WHAT YOU HAVE TO DO:
Take from the material every line that contains the word "into".

PROVIDED DATA:
━━━━━━━━

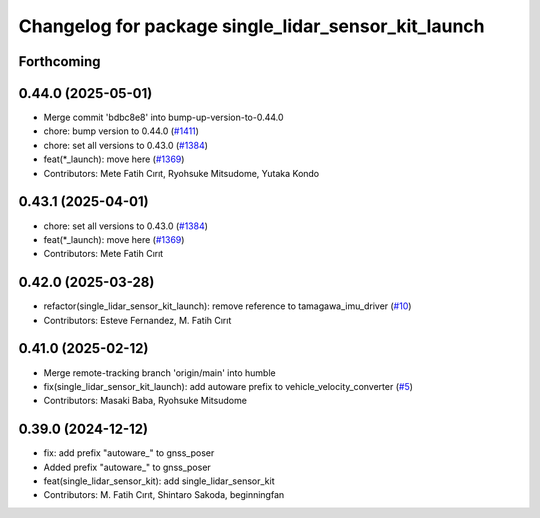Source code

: ^^^^^^^^^^^^^^^^^^^^^^^^^^^^^^^^^^^^^^^^^^^^^^^^^^^^
Changelog for package single_lidar_sensor_kit_launch
^^^^^^^^^^^^^^^^^^^^^^^^^^^^^^^^^^^^^^^^^^^^^^^^^^^^

Forthcoming
-----------

0.44.0 (2025-05-01)
-------------------
* Merge commit 'bdbc8e8' into bump-up-version-to-0.44.0
* chore: bump version to 0.44.0 (`#1411 <https://github.com/autowarefoundation/autoware_launch/issues/1411>`_)
* chore: set all versions to 0.43.0 (`#1384 <https://github.com/autowarefoundation/autoware_launch/issues/1384>`_)
* feat(*_launch): move here (`#1369 <https://github.com/autowarefoundation/autoware_launch/issues/1369>`_)
* Contributors: Mete Fatih Cırıt, Ryohsuke Mitsudome, Yutaka Kondo

0.43.1 (2025-04-01)
-------------------
* chore: set all versions to 0.43.0 (`#1384 <https://github.com/autowarefoundation/autoware_launch/issues/1384>`_)
* feat(*_launch): move here (`#1369 <https://github.com/autowarefoundation/autoware_launch/issues/1369>`_)
* Contributors: Mete Fatih Cırıt

0.42.0 (2025-03-28)
-------------------
* refactor(single_lidar_sensor_kit_launch): remove reference to tamagawa_imu_driver (`#10 <https://github.com/autowarefoundation/single_lidar_sensor_kit_launch/issues/10>`_)
* Contributors: Esteve Fernandez, M. Fatih Cırıt

0.41.0 (2025-02-12)
-------------------
* Merge remote-tracking branch 'origin/main' into humble
* fix(single_lidar_sensor_kit_launch): add autoware prefix to vehicle_velocity_converter (`#5 <https://github.com/autowarefoundation/single_lidar_sensor_kit_launch/issues/5>`_)
* Contributors: Masaki Baba, Ryohsuke Mitsudome

0.39.0 (2024-12-12)
-------------------
* fix: add prefix "autoware\_" to gnss_poser
* Added prefix "autoware\_" to gnss_poser
* feat(single_lidar_sensor_kit): add single_lidar_sensor_kit
* Contributors: M. Fatih Cırıt, Shintaro Sakoda, beginningfan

━━━━━━━━

TASK RESULT:
* Merge commit 'bdbc8e8' into bump-up-version-to-0.44.0
* Merge remote-tracking branch 'origin/main' into humble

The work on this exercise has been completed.